= THINGS TO DO =
1 – Answer these questions about the dbt selector passage, one line each:
(a) Which dbt command does resolve_selection delegate to?
(b) If model A depends on ephemeral model B, which depends on model C, which model will A's depends_on include?
(c) When does TestStrategy.IMMEDIATE run each test?
2 – In the dbt selector passage, list every argument the args list starts with before any --select or --exclude is added.
3 – Reproduce the dbt selector passage verbatim between "Test Execution Semantics" and "wave or next)", inclusive.

= DOCUMENT PASSAGE =
·····

To ensure compatibility with dbt's selector semantics (graph operators, tags, paths, etc.), we delegate selector resolution to dbt rather than reimplementing it:

def resolve_selection(
    self,
    select: Optional[str] = None,
    exclude: Optional[str] = None,
) -> set[str]:
    """Resolve dbt selectors to a set of node unique_ids.

    Delegates to `dbt ls` to ensure exact compatibility with dbt's
    selector syntax, including graph operators (+model, model+),
    indirect selection, and state-based selectors.
    """
    args = ["ls", "--output", "json", "--resource-type", "all"]
    if select:
        args.extend(["--select", select])
    if exclude:
        args.extend(["--exclude", exclude])

    # Run dbt ls and parse JSON output
    result = self._run_dbt(args)
    return {node["unique_id"] for node in result}

Ephemeral node handling: The manifest parser traces through ephemeral models to their non-ephemeral dependencies. If model A depends on ephemeral model B which depends on model C, then A's depends_on will include C (not B). This ensures execution waves only contain runnable nodes.

Test Execution Semantics

TestStrategy.IMMEDIATE runs each test immediately after its parent model completes:

• A test on stg_users runs after stg_users succeeds (same wave or next)

·····

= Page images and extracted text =
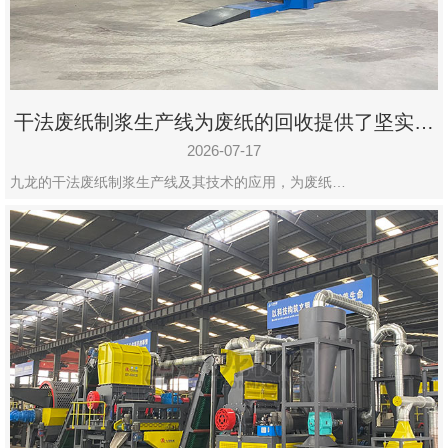
州
市
九
龙
干法废纸制浆生产线为废纸的回收提供了坚实的
机
保障
械
2026-07-17
设
九龙的干法废纸制浆生产线及其技术的应用，为废纸…
备
有
限
公
司
豫
ICP
备
19020390
号-1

·····

= ANSWERS TO THE EXERCISE =
1 –
(a) `dbt ls`
(b) Model C (not B)
(c) Immediately after its parent model completes

2 –
- ls
- --output
- json
- --resource-type
- all

3 –
Test Execution Semantics

TestStrategy.IMMEDIATE runs each test immediately after its parent model completes:

• A test on stg_users runs after stg_users succeeds (same wave or next)